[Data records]
▶

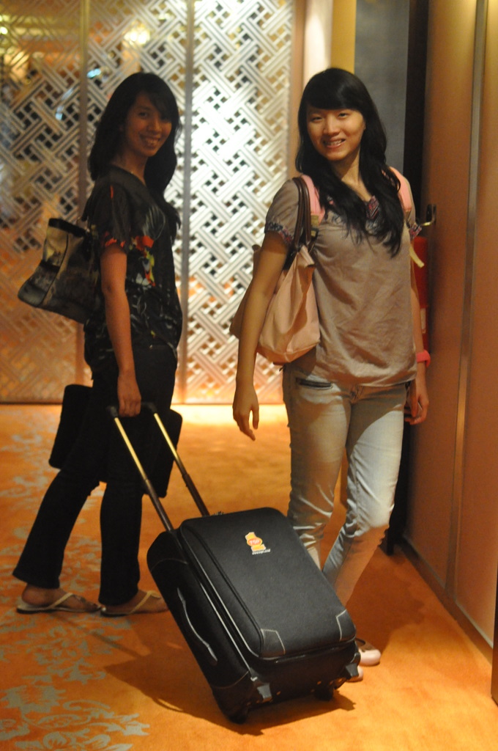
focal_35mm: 75
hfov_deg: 18.1
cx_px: 249
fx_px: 1560
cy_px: 376
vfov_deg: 27.0
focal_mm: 50
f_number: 3.2
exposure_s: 1/40
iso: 3200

◀

Instruction: The data above is to be printed exactly, all of it, except for the pictures.

Response for this exercise:
focal_35mm: 75
hfov_deg: 18.1
cx_px: 249
fx_px: 1560
cy_px: 376
vfov_deg: 27.0
focal_mm: 50
f_number: 3.2
exposure_s: 1/40
iso: 3200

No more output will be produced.